##### Исходный текст #####

Этих людей традиционно называют исламскими фундаменталистами, хотя они сами этого наименования не воспринимают. Как отмечал один из современных исламских лидеров, этот термин предусматривает «унизительное представление о необразованном, самоуверенном и узкодогматическом религиозном буквализме». И вдобавок этот термин постоянно напоминает им об иудейско-христианском происхождении, поскольку первыми фундаменталистами были европейские протестанты, отвергнувшие многовековые наслоения католицизма и возвратившиеся к фундаментальным основам Старого и Нового Заветов. Вместе с тем отбрасывание всего западного и иудейско-христианского и является первоосновой исламского национализма. Именно воинствующий ислам, с его многовековым опытом борьбы против христианской Европы, первым среди других восточных религий разглядел в секулярном национализме иудейско-христианские корни.

##### Выдержки из данных #####

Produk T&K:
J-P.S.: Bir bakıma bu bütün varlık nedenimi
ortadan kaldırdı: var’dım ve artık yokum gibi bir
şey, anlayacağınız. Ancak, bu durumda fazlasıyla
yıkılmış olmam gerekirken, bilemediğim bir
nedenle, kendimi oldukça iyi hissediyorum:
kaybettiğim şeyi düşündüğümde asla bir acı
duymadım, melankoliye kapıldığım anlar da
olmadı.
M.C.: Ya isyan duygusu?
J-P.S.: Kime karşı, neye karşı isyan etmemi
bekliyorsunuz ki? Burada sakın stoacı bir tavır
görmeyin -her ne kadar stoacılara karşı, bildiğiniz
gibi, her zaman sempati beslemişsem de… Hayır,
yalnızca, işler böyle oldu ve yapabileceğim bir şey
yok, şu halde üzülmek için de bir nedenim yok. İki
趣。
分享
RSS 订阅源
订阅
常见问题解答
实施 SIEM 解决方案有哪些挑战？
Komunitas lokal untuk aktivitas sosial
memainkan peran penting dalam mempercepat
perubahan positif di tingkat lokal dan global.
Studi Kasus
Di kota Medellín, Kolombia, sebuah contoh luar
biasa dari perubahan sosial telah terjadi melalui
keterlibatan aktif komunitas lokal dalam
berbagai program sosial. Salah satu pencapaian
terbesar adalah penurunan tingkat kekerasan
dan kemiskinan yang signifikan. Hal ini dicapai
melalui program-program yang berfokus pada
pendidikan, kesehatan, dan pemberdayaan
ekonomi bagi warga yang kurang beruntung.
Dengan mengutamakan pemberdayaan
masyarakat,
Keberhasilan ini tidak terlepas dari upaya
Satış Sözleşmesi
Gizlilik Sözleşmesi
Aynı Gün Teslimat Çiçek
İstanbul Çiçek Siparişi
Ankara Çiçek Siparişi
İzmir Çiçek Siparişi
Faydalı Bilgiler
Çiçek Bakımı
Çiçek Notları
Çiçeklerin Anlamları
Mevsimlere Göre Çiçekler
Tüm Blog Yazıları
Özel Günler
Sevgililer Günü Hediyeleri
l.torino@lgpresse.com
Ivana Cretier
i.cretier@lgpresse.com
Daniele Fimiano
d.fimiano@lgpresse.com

#####

* **Задачи для решения**:
1 - Перескажите короче абзац текста об исламских фундаменталистах, начинающийся словами «Этих людей традиционно называют», и сохраните его главные факты.
2 - Выпишите без изменений фрагмент текста об исламских фундаменталистах, начинающийся со слов, содержащих «Этих людей традиционно», и заканчивающийся словами «национализме иудейско-христианские корни.».

* **Ответы к заданиям**:
1 - Людей, которых традиционно называют исламскими фундаменталистами, это наименование не устраивает. По словам одного из современных исламских лидеров, термин создаёт унизительное представление о необразованном, самоуверенном и узкодогматическом религиозном буквализме. Кроме того, он напоминает им об иудейско-христианском происхождении: первыми фундаменталистами были европейские протестанты, которые вернулись к основам Старого и Нового Заветов. При этом отбрасывание всего западного и иудейско-христианского составляет первооснову исламского национализма. Воинствующий ислам с его многовековым опытом борьбы против христианской Европы первым среди восточных религий разглядел иудейско-христианские корни секулярного национализма.

2 -
Этих людей традиционно называют исламскими фундаменталистами, хотя они сами этого наименования не воспринимают. Как отмечал один из современных исламских лидеров, этот термин предусматривает «унизительное представление о необразованном, самоуверенном и узкодогматическом религиозном буквализме». И вдобавок этот термин постоянно напоминает им об иудейско-христианском происхождении, поскольку первыми фундаменталистами были европейские протестанты, отвергнувшие многовековые наслоения католицизма и возвратившиеся к фундаментальным основам Старого и Нового Заветов. Вместе с тем отбрасывание всего западного и иудейско-христианского и является первоосновой исламского национализма. Именно воинствующий ислам, с его многовековым опытом борьбы против христианской Европы, первым среди других восточных религий разглядел в секулярном национализме иудейско-христианские корни.